When Europe drops 10c permanently....the population will probably just start skiing to work.
I feel it is almost impossible to maintain this calm period we are in. There is going to be change in the next 10 or 100 years.
When the running water stops and electricity fails ... THEN we'll see reaction !

Heaven forbid something strikes us from above.!

cran
2005-Aug-25, 04:49 PM
Feedback cycles, responses and rebounds all operate on different time scales... leading to uncertainties in predicting what will happen and where... add to that an unknown number of climatic oscillations ... from daily, to seasonal, annual, decadal, up to cycles ranging over hundreds of millions of years...
At this stage, we can only monitor and make 'running estimates'... and which ever way the regional and global climates move, it will be uncomfortable (perhaps locally or regionally catastrophic) and adjustments will need to be made ...
If sea levels continue to rise, then there will be mass movement of populations to higher, and generally less productive ground, and new more intensive forms of agriculture will need to be implemented if we are not to face (even more) widespread famines... it will not happen overnight...
If a new glacial period emerges, and sea levels fall, then water tables will also fall, and sea ports will become river ports; new coastal lands will open up but require time and/or resources to become agriculturally productive, and offshore islands may well become onshore bluffs... it will not happen overnight...
Whatever happens, there will be 'trade-offs' (gains and losses) ... it has always been this way... it is only of greater effect now because we have become more 'locked' to our locations ... and because we are running out of places to 'spread' into.

lswinford
2005-Aug-25, 05:17 PM
Back in the 1960's there were popular articles on musings of building a dam across the Baring Straits between Siberia and Alaska. The idea was to pump arctic water out, bringing the gulf stream up, and melting the arctic ice. Why? It would turn the massive and comparatively flat tundra into vast farming lands. Obviously finances, politics, and practicality prevailed.
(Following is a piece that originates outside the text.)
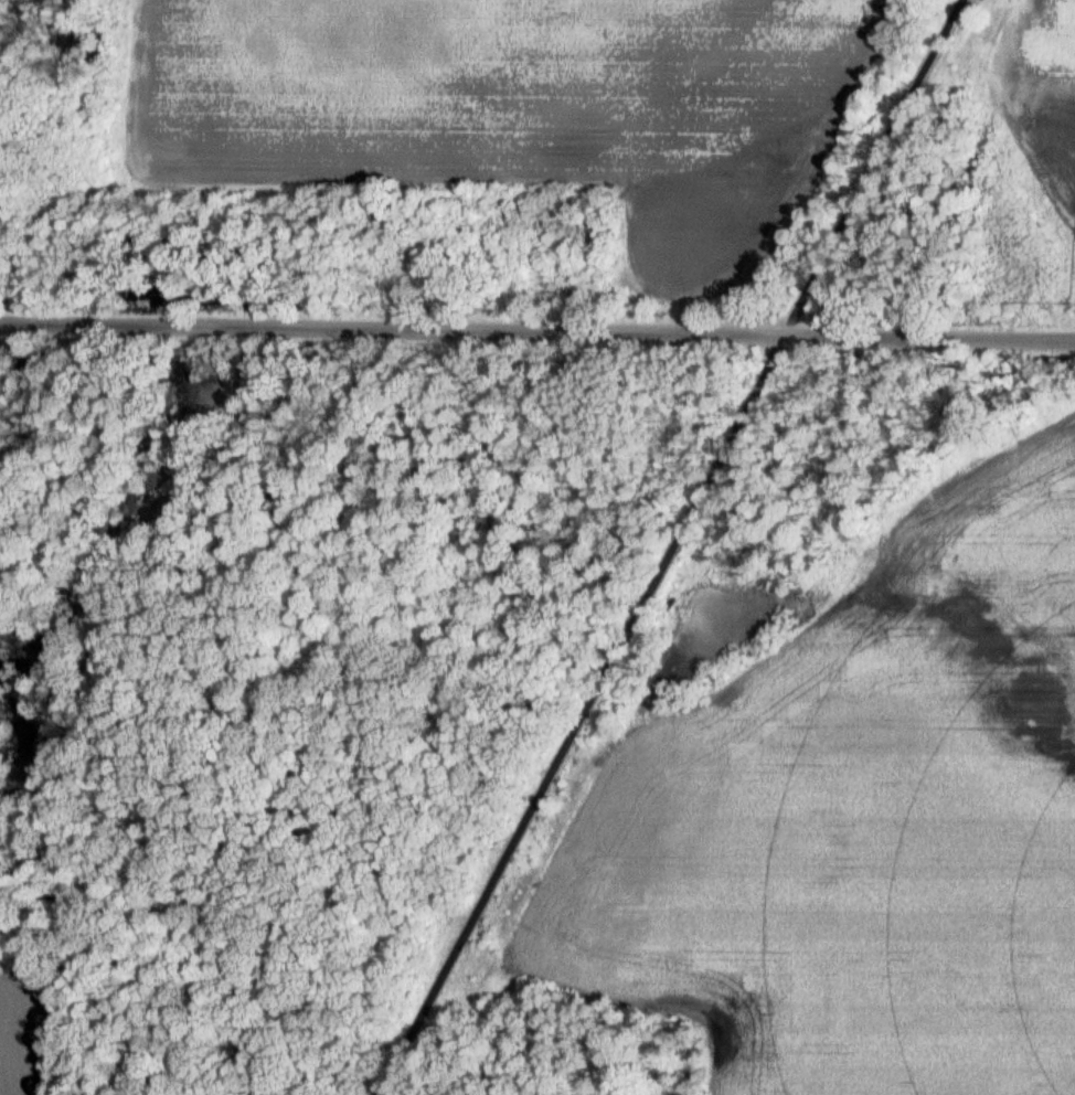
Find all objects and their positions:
road: (864, 168)
road: (537, 334)
road: (574, 715)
There also were plans to build special tankers and fleets of ice breakers, of which the Soviet Union embarked upon to some degree for a while, to keep open sea lanes for oil and mineral transport.
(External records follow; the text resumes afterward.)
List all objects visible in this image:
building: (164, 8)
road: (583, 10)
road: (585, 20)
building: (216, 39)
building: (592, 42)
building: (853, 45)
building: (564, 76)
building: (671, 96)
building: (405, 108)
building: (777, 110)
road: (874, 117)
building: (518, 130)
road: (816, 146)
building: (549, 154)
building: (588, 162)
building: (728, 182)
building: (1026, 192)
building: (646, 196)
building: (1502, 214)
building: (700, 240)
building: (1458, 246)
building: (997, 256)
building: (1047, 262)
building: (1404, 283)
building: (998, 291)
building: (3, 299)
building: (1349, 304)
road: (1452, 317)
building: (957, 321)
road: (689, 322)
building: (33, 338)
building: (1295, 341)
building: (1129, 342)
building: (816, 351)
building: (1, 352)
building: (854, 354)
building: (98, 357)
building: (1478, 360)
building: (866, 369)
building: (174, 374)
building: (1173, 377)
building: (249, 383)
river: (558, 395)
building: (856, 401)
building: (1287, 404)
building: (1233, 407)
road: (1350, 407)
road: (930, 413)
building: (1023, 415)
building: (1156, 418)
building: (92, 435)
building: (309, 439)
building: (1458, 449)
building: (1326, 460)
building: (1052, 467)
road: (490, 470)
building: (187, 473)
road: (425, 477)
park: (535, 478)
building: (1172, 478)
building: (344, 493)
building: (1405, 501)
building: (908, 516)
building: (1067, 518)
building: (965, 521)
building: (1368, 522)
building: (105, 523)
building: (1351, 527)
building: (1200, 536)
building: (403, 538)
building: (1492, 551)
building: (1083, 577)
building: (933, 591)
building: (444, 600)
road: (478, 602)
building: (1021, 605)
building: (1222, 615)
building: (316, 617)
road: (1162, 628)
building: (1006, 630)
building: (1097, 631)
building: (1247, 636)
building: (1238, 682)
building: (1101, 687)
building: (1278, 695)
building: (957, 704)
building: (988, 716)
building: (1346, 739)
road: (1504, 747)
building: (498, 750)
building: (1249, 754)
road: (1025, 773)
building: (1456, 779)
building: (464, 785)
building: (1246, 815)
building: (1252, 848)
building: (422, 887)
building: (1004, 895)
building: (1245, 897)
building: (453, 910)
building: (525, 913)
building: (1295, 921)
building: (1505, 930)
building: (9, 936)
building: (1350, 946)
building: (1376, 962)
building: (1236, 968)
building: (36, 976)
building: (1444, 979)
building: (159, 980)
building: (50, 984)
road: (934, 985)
There is a problem, however, and it seems to be hiding in Siberia. While the polar caps may be melting, and Alaskan permafrost growing less permanent, Siberia has been keeping very, very frigid winters recently. US News, January 26, 1987, "...Record Cold Wave"; UPI report, January 10, 2001, "Record Cold Grips Siberia"; and check out where NOAA said the cold spell we North Americans had in January, 2003 came from: http://www.noaanews.noaa.gov/stories/s1084.htm. Just as the magnetic north pole is not anywhere close to the geographic north pole, the center of Northern Hemisphere winters may be shifted too, though in a different direction.
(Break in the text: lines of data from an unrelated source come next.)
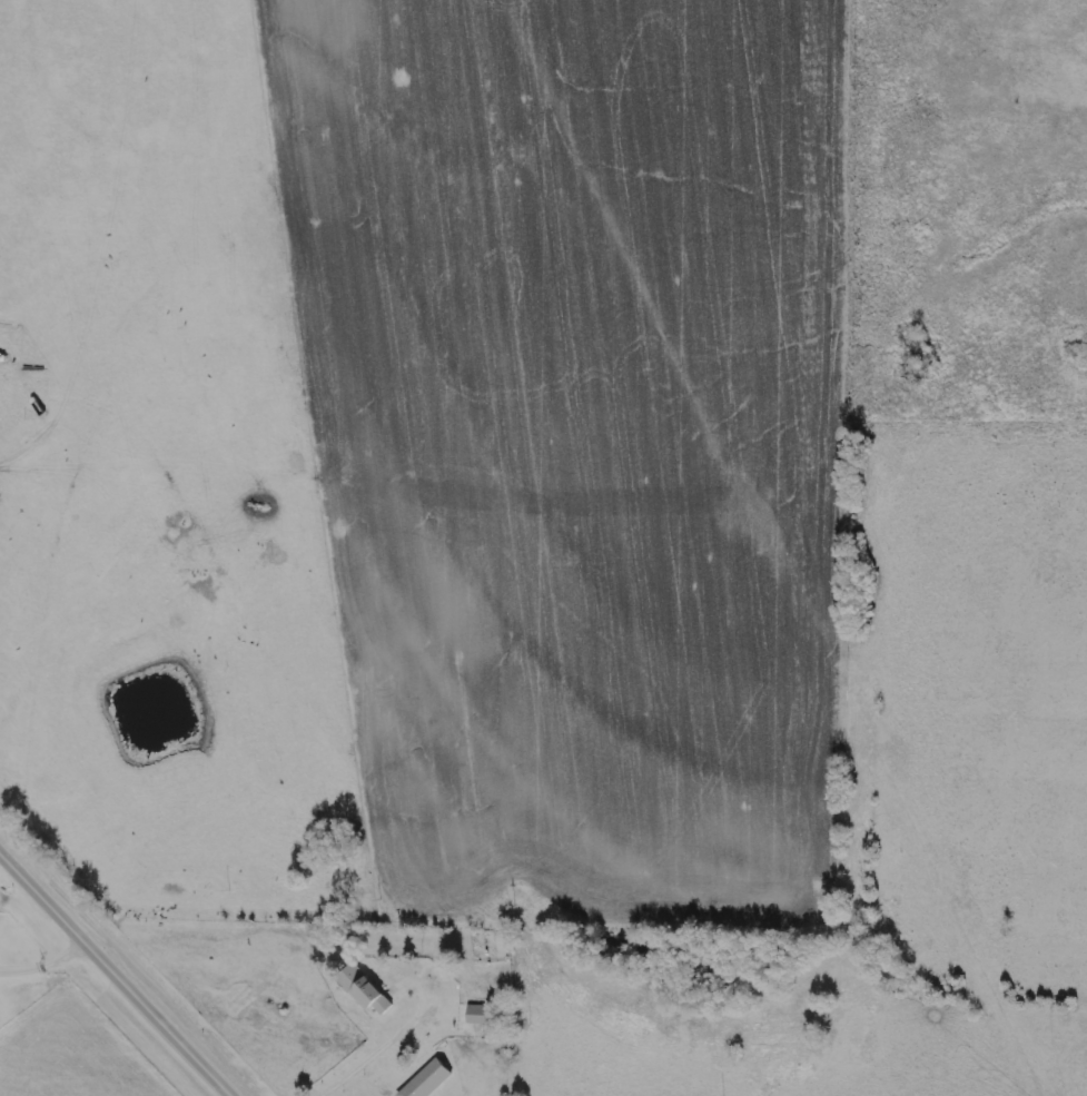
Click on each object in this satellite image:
road: (45, 959)
road: (119, 972)
building: (367, 992)
building: (479, 1015)
building: (413, 1045)
road: (363, 1051)
building: (428, 1080)
road: (310, 1095)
Ah, but the 'good old days' : http://www.islandnet.com/~see/weather/alma...02/alm02feb.htm (http://www.islandnet.com/~see/weather/almanac/arc2002/alm02feb.htm)

cran
2005-Aug-25, 05:40 PM
The idea was to pump arctic water out, bringing the gulf stream up, and melting the arctic ice. Why? It would turn the massive and comparatively flat tundra into vast farming lands. Obviously finances, politics, and practicality prevailed. That... and the realisation of the damage that would be caused to the cities and infrastructure in Alaska (and elsewhere) that had set foundations in the permafrost... :P
Later, it was shown that thawing out the tundra would also disrupt ecosystems, and release a lot more CO2 into the Arctic atmosphere, and cause even more ruptures to the trouble-plagued northern Siberian and Russian oil pipelines... :ph34r:

Guest
2005-Aug-27, 06:02 AM
Sounds like a great idea until you realize that people actually live in these places and need things to remain the same to maintain their culture and livlihoods.
There was a recent article on this forum (I believe) that was published in Russia that indicates that West Siberian permafrost is now in the latter stages of melting and the Eastern permafrost is now in the early stages of melting. I am not sure, but I think this happened within the last 10 years.